Literature Corner Morris Mtisi
*PLEASE refer to King Lear and The Merchant of Venice.
Every student who is reading or studying Shakespeare, for pleasure or examinations, must be passionately familiar with Shakespearean Plot Structure. All of his plays, whether they are Comedies, Tragedies, Tragi-Comedies or Histories, follow the same movement or development of events. This is what I refer to as the Plot Structure. It is typical of Shakespeare’s remarkable dramatic progress. He adhered to it with serenity and humanism, masterfully controlled and structured but refused to be limited to a myriad of his temptations to walk on one plain of dramatic progress.
I want you and your teacher or teacher and his pupils to carefully confirm if King Lear (‘A’ level set book) and The Merchant of Venice (Form 3 – 4) conform to the following Plot Structure:
General: No one enjoyed emphasizing the amusement / the humour (comedy) or seriousness of play scenes by dramatic contrasts than William Shakespeare. He achieved this by placing a humorous scene after a serious scene and vice-versa. The scenes that conjured up laughter or amusement helped to achieve comic relief (temporary escape from blood / death / conflict / tension.
Stage One: Shakespeare introduces main characters to the reader / audience. There is order in everything that happens. There is natural harmony between the world and nature.
Stage Two: Problems begin. Things go wrong. There is confusion or confusions, murders, cheating, corruption, deceit and other complications vividly occupy the plot.

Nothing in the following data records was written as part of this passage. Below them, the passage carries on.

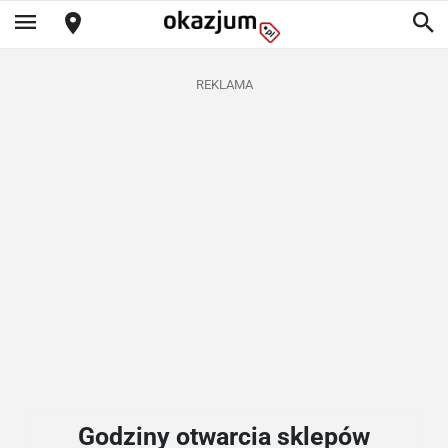
REKLAMA
Godziny otwarcia sklepów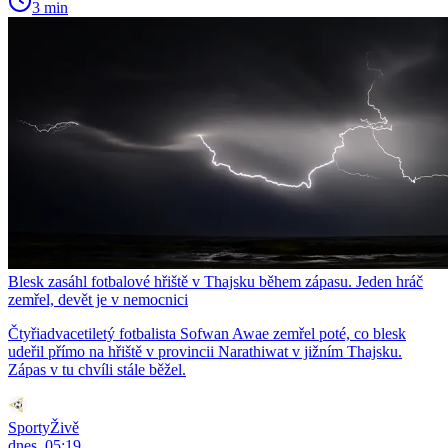
3 min
Blesk zasáhl fotbalové hřiště v Thajsku během zápasu. Jeden hráč
zemřel, devět je v nemocnici
Čtyřiadvacetiletý fotbalista Sofwan Awae zemřel poté, co blesk
udeřil přímo na hřiště v provincii Narathiwat v jižním Thajsku.
Zápas v tu chvíli stále běžel.
SportyŽivě
dnes, 05:19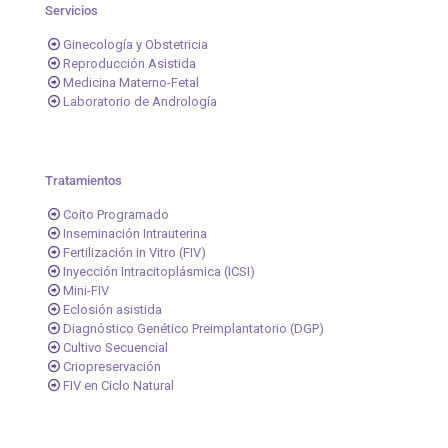
Servicios
Ginecología y Obstetricia
Reproducción Asistida
Medicina Materno-Fetal
Laboratorio de Andrología
Tratamientos
Coito Programado
Inseminación Intrauterina
Fertilización in Vitro (FIV)
Inyección Intracitoplásmica (ICSI)
Mini-FIV
Eclosión asistida
Diagnóstico Genético Preimplantatorio (DGP)
Cultivo Secuencial
Criopreservación
FIV en Ciclo Natural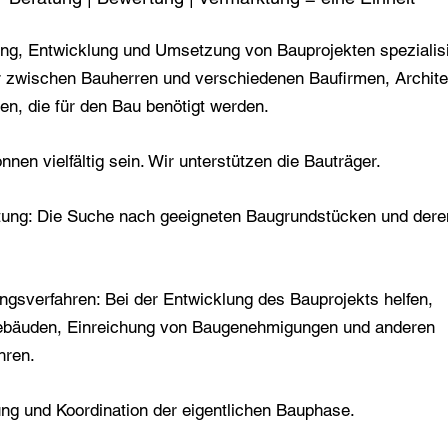
ung, Entwicklung und Umsetzung von Bauprojekten spezialisi
ler zwischen Bauherren und verschiedenen Baufirmen, Archite
en, die für den Bau benötigt werden.
nen vielfältig sein. Wir unterstützen die Bauträger.
ung: Die Suche nach geeigneten Baugrundstücken und dere
gsverfahren: Bei der Entwicklung des Bauprojekts helfen,
Gebäuden, Einreichung von Baugenehmigungen und anderen
hren.
ng und Koordination der eigentlichen Bauphase.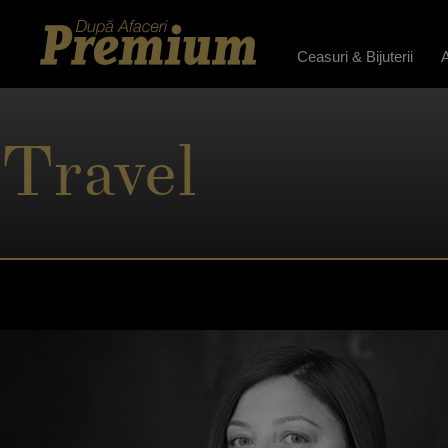
Ceasuri & Bijuterii
A
Travel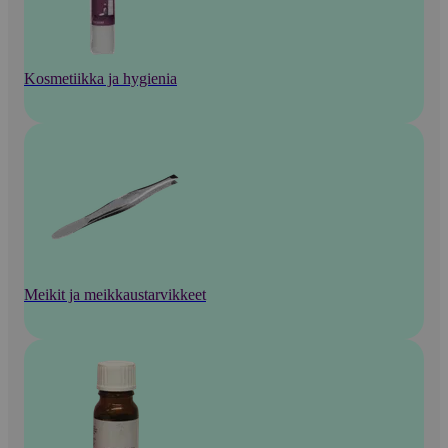
Kosmetiikka ja hygienia
Meikit ja meikkaustarvikkeet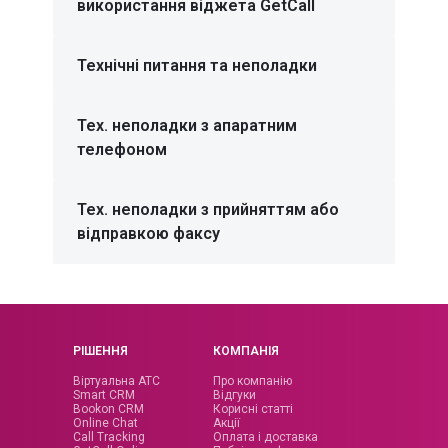
УКРАЇНА
МІСЬКІ
використання віджета GetCall
УКРАЇНА
МОБІЛЬНІ
Технічні питання та неполадки
МІЖНАРОДНІ
НОМЕРИ
Тех. неполадки з апаратним
телефоном
Тех. неполадки з прийняттям або
відправкою факсу
РІШЕННЯ
КОМПАНІЯ
Віртуальна АТС
Про компанію
Smart CRM
Відгуки
Bookon CRM
Корисні статті
Online Chat
Акції
Call Tracking
Оплата і доставка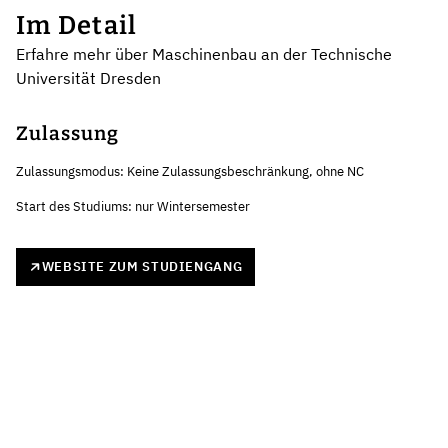
Im Detail
Erfahre mehr über Maschinenbau an der Technische
Universität Dresden
Zulassung
Zulassungsmodus: Keine Zulassungsbeschränkung, ohne NC
Start des Studiums: nur Wintersemester
WEBSITE ZUM STUDIENGANG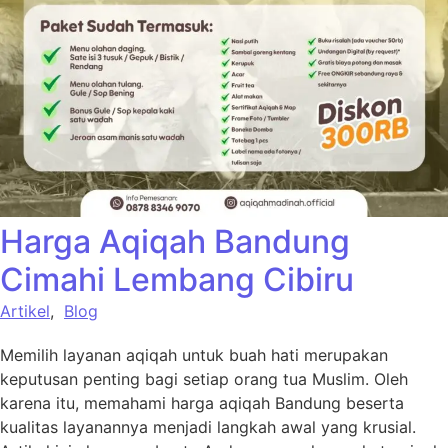
Harga Aqiqah Bandung
Cimahi Lembang Cibiru
Artikel
,
Blog
Memilih layanan aqiqah untuk buah hati merupakan
keputusan penting bagi setiap orang tua Muslim. Oleh
karena itu, memahami harga aqiqah Bandung beserta
kualitas layanannya menjadi langkah awal yang krusial.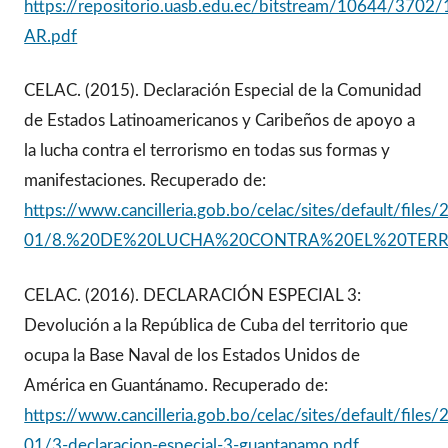
https://repositorio.uasb.edu.ec/bitstream/10644/3702/
AR.pdf
CELAC. (2015). Declaración Especial de la Comunidad
de Estados Latinoamericanos y Caribeños de apoyo a
la lucha contra el terrorismo en todas sus formas y
manifestaciones. Recuperado de:
https://www.cancilleria.gob.bo/celac/sites/default/files
01/8.%20DE%20LUCHA%20CONTRA%20EL%20TERR
CELAC. (2016). DECLARACIÓN ESPECIAL 3:
Devolución a la República de Cuba del territorio que
ocupa la Base Naval de los Estados Unidos de
América en Guantánamo. Recuperado de:
https://www.cancilleria.gob.bo/celac/sites/default/files
01/3-declaracion-especial-3-guantanamo.pdf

Stage Three: As story moves / progresses / there is chaos / disorder and the order and harmony experienced in Stage One is lost. Nature goes bonkers / berserk / -eg flooding, excessive heat, severe winds and whirlwinds, stars, moon, other heavenly bodies are in riot. In other plays animals behave abnormally eg horses running mad and eating each other up.
Stage Four: Climax. This refers to the boiling point of the play. If it is a tragedy you are reading, more deaths occur, more blood, etc, involving the main character: eg Julius Caesar / Hamlet / Macbeth. The climax marks moment of highest intensity, particularly for the protagonist (main character).
Stage Five: Order is regained. The ‘right’ people are in control again. In Macbeth, Macduff and Malcolm move in politically to take positions. Nature and the world are one with main characters once more. In comedies, they get married, feast, wed and celebrate.
Are the above stages true in King Lear and The Merchant of Venice? Mazvionazve zvandaibhuya? Zvinobaadakadza hai!